If your goal is explicit distance matrices (pairwise_distances, cdist, pdist), use the dedicated Distances page.
Radius Search In A Scikit-Learn Style¶
NearestNeighbors provides a familiar interface for grouped radius queries:
import numpy as np
from lahuta import LahutaSystem, NearestNeighbors
system = LahutaSystem("core/data/ubi.cif")
X = np.asarray(system.props.positions_view, dtype=np.float64, order="C")
nn = NearestNeighbors(radius=6.0, algorithm="kd_tree", sort_results=True).fit(X)
distances, indices = nn.radius_neighbors(return_distance=True)
print("n query points:", len(indices))
print("neighbors of first point:", indices[0][:5])
print("distances of first point [A]:", distances[0][:5])
This is convenient when you want per-query neighbor lists for geometric statistics or clustering-style postprocessing.
Advanced Backends: KDIndex And FastNS¶
For lower-level control, Lahuta exposes two direct engines:
KDIndex: indexed cross-query radius search (good for repeated query analysis)FastNS: grid-based self-search over one coordinate set
import numpy as np
from lahuta import FastNS, KDIndex, LahutaSystem
system = LahutaSystem("core/data/ubi.cif")
X = np.asarray(system.props.positions_view, dtype=np.float64, order="C")

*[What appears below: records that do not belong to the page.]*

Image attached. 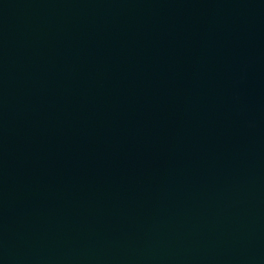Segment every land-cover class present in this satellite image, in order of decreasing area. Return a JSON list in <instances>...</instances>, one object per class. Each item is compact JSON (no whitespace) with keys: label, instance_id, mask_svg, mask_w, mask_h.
<instances>
[{"label":"water","instance_id":"1","mask_svg":"<svg viewBox=\"0 0 264 264\" xmlns=\"http://www.w3.org/2000/svg\"><path fill=\"white\" fill-rule=\"evenodd\" d=\"M0 264H264V0H0Z\"/></svg>","mask_w":264,"mask_h":264}]
</instances>
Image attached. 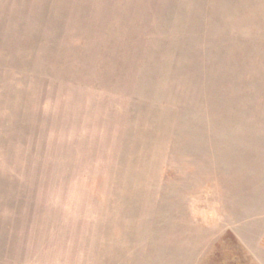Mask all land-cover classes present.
Returning <instances> with one entry per match:
<instances>
[{"label":"rangeland","instance_id":"rangeland-1","mask_svg":"<svg viewBox=\"0 0 264 264\" xmlns=\"http://www.w3.org/2000/svg\"><path fill=\"white\" fill-rule=\"evenodd\" d=\"M0 264H264V0H0Z\"/></svg>","mask_w":264,"mask_h":264}]
</instances>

# KD index for repeated cross-searches
kd = KDIndex()
kd.build_view(X) # zero-copy build on C-contiguous float64 array
flat = kd.radius_search(X[:10], radius=5.0)
print("kd flat pairs:", len(flat))
# FastNS for self-search
grid = FastNS(X)
if grid.build(4.0):
res = grid.self_search()
print("fastns pairs:", len(res))
Most users can stay with system.find_neighbors(...) or NearestNeighbors. Use KDIndex / FastNS when you need explicit control over index lifecycle, memory behavior, or output layout.